One official, who declined to be named, said the divers had opened one access point, but this did not mean they could easily reach all parts of the submerged vessel.

Fire department diver Marco Tilotta told reporters the boat appeared to be intact and was lying on its right side. Divers had not ascertained whether the 72-metre-long mast had snapped somewhere along its length during the tempest.

Karsten Borner, the skipper of a boat that had been moored alongside the Bayesian, said the yacht flipped on its side soon after the storm hit and sank within two minutes, giving those below deck little time to get to safety.

LYNCH TRIAL

Lynch is one of the United Kingdom's best-known tech entrepreneurs. He built the country's largest software firm, Autonomy, and was referred to as Britain's Bill Gates.

The 59-year-old sold the firm to HP for $US11 billion ($NZ17.8 billion) in 2011, after which the deal spectacularly unravelled with the US tech giant accusing him of fraud, resulting in a lengthy trial. Lynch was eventually acquitted by a jury in San Francisco in June.

Morvillo represented Lynch in the case, while Bloomer had appeared as a character witness on his behalf.

In an extraordinary coincidence, Stephen Chamberlain, Mike Lynch's co-defendant in the trial, died following a road accident in Britain over the weekend, his lawyer said on Monday.

The Bayesian was owned by Lynch's wife, who survived the disaster, and other guests on the yacht included Lynch's colleagues. The only body so far retrieved was that of the onboard chef Ricardo Thomas, an Antiguan citizen.

The British government's Marine Accident Investigation Branch said it sent four of its inspectors to Sicily to conduct a "preliminary assessment."

'DIDN'T SEE IT COMING'

One expert at the scene of the disaster who declined to be named said an early focus of the official investigation would be whether the yacht's crew had closed access hatches into the vessel before the storm struck.

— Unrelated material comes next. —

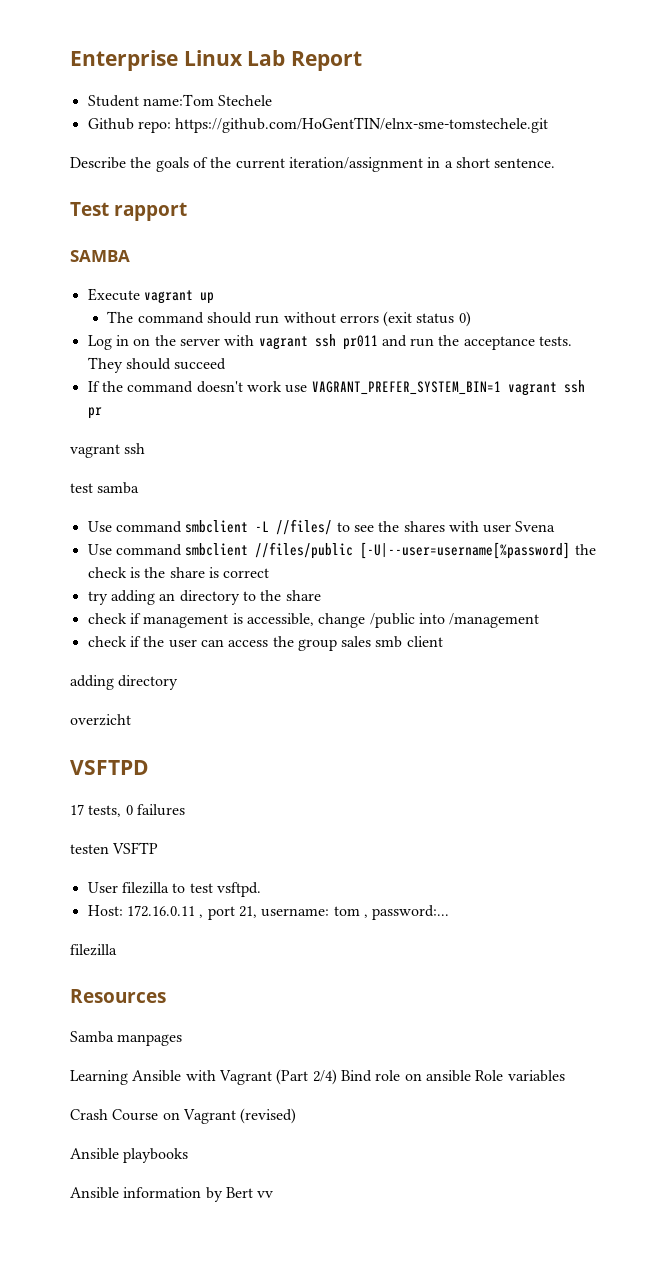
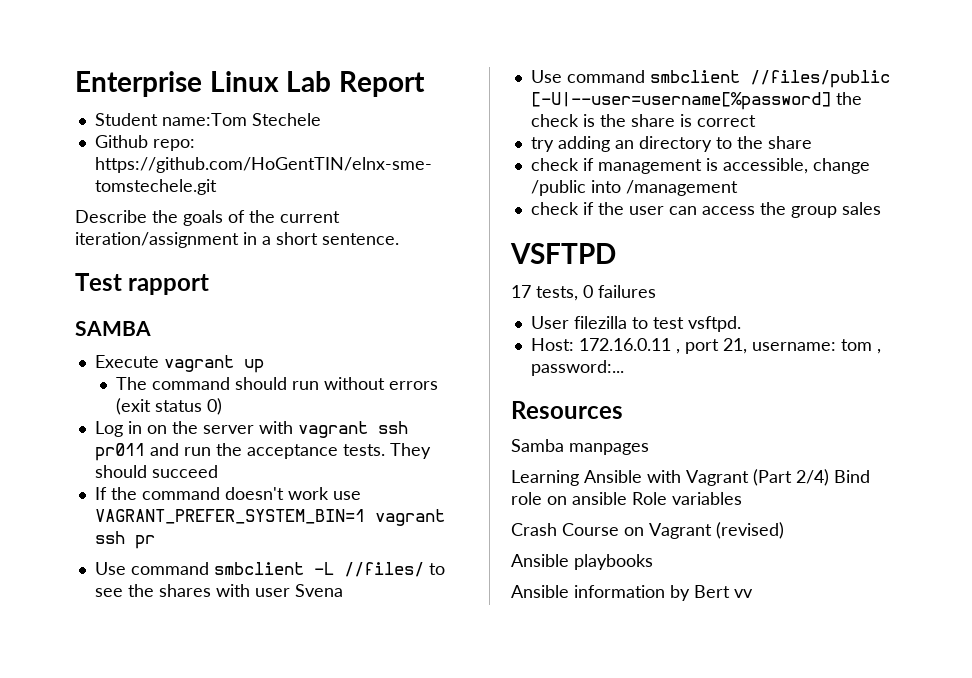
[70,443,146,458] [70,482,140,494] // vagrant ssh // test samba -> (155, 542) none
[375,636,443,648] [70,675,179,690] [70,714,131,726] smb client // adding directory // overzicht -> (881, 208) none
[70,842,159,854] // testen VSFTP -> (656, 291) none
[70,944,117,956] // filezilla -> (624, 368) none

Investigators would look at whether appropriate measures had been taken, given the forecasts for bad weather overnight.

Borner, whose yacht was moored near the Bayesian, said that although there had been warnings of possible thunderstorms, there had been no indication they would be particularly violent.

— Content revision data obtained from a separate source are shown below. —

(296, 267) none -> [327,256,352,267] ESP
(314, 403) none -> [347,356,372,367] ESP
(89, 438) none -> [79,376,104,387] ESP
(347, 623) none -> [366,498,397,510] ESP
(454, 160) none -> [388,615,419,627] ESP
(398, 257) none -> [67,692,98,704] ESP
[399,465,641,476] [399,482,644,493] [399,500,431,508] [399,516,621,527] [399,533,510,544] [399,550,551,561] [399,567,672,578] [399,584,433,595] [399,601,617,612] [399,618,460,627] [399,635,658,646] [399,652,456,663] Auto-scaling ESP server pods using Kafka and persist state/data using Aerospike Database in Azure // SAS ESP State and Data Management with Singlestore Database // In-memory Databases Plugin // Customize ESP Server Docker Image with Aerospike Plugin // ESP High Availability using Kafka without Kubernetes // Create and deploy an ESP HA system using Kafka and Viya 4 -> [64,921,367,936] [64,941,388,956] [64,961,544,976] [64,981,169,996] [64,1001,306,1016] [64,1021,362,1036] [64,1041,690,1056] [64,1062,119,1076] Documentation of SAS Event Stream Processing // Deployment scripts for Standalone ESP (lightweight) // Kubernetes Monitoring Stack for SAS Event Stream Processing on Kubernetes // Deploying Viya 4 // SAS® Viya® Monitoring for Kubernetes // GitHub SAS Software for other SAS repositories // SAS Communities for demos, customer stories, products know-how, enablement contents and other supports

"Thunderstorms can turn out good or bad and this one was a real violent squall ... very violent, very intense, a lot of water, and I think a turning system like a tornado," he told Reuters.

There was concern over how such a yacht was lost so quickly. One superyacht expert in Britain said the volume of water needed to sink the Bayesian was gigantic, with compartments in the ship designed to safeguard against such a catastrophe.

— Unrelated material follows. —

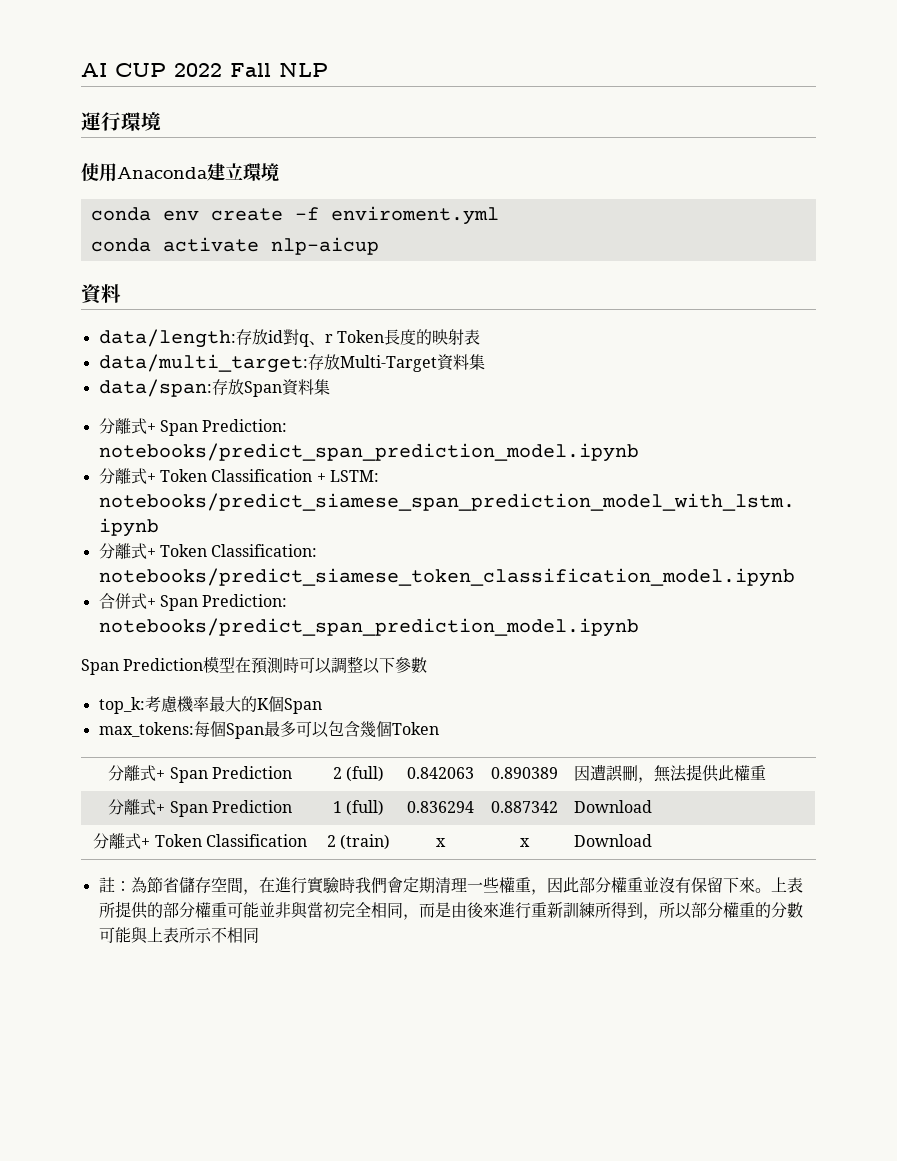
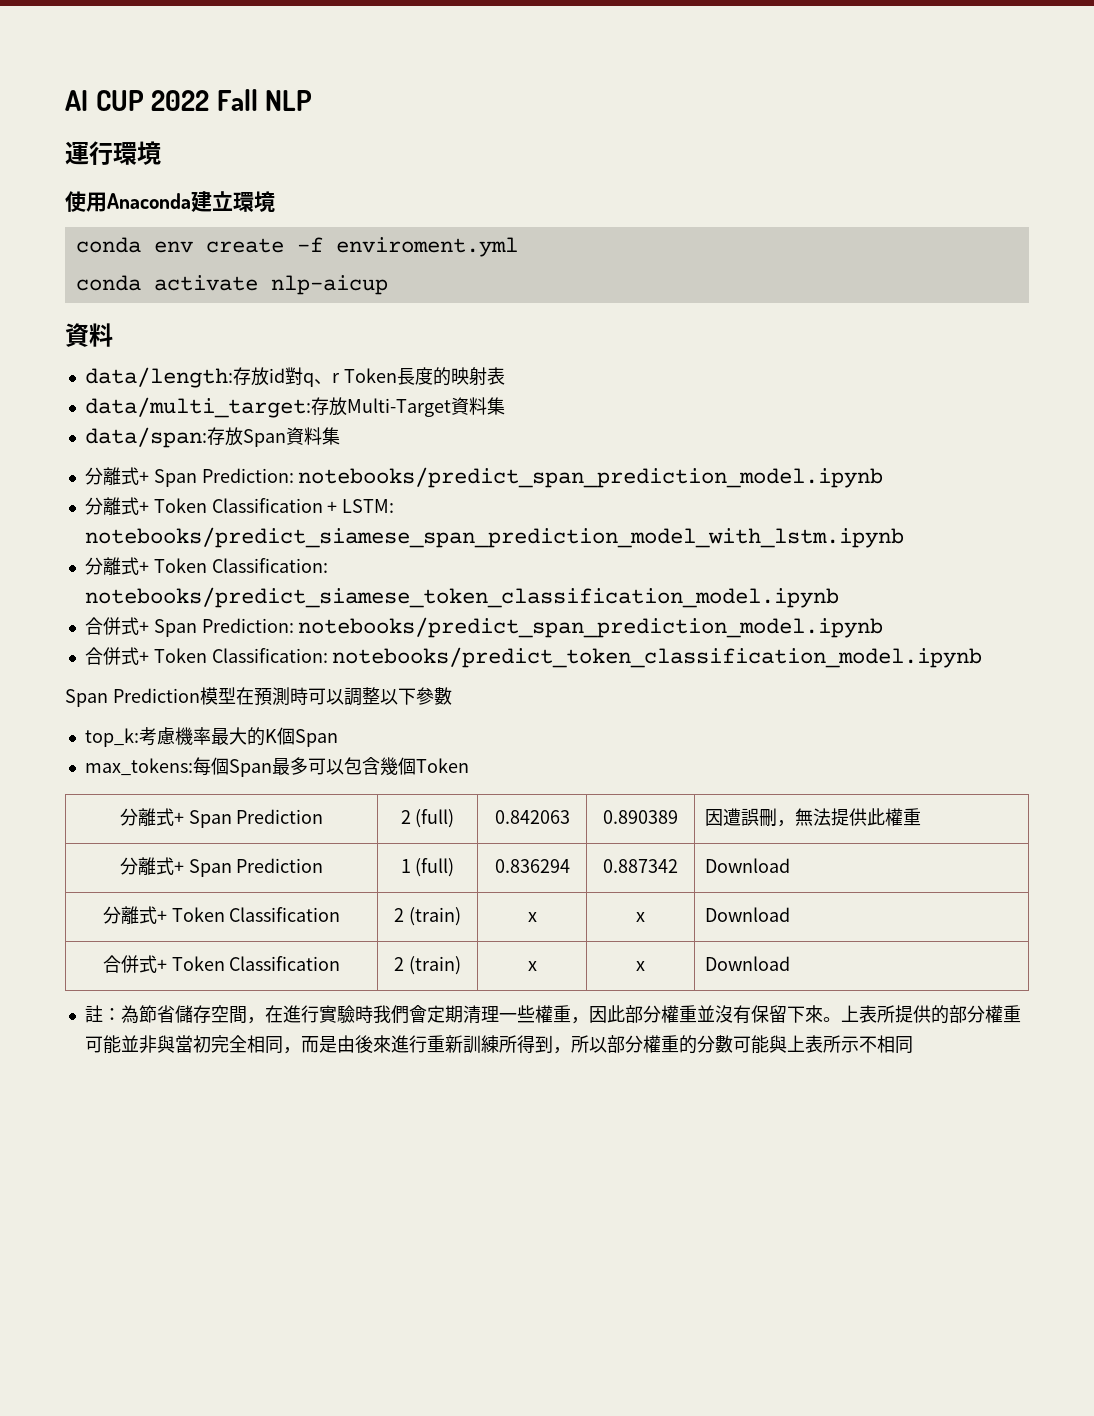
(639, 627) none -> [84,647,983,668] // 合併式+ Token Classification: notebooks/predict_token_classification_model.ipynb
(652, 840) none -> [102,955,341,973] [394,956,461,975] [527,961,537,971] [636,961,645,971] [704,956,790,971] // 合併式+ Token Classification | 2 (train) | x | x | Download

"I don't think the industry has ever faced anything like this. It's a horror story," he said, declining to be named.

Storms and heavy rains have ravaged Italy in recent days, after weeks of scorching heat warmed the sea temperature to record highs, raising the risk of extreme weather conditions, experts said.

"The sea surface temperature around Sicily was around 30 degrees Celsius, which is almost 3 degrees more than normal,"  meteorologist Luca Mercalli said. 

"We can't say that this is all due to global warming but we can say that it has an amplifying effect," he told Reuters.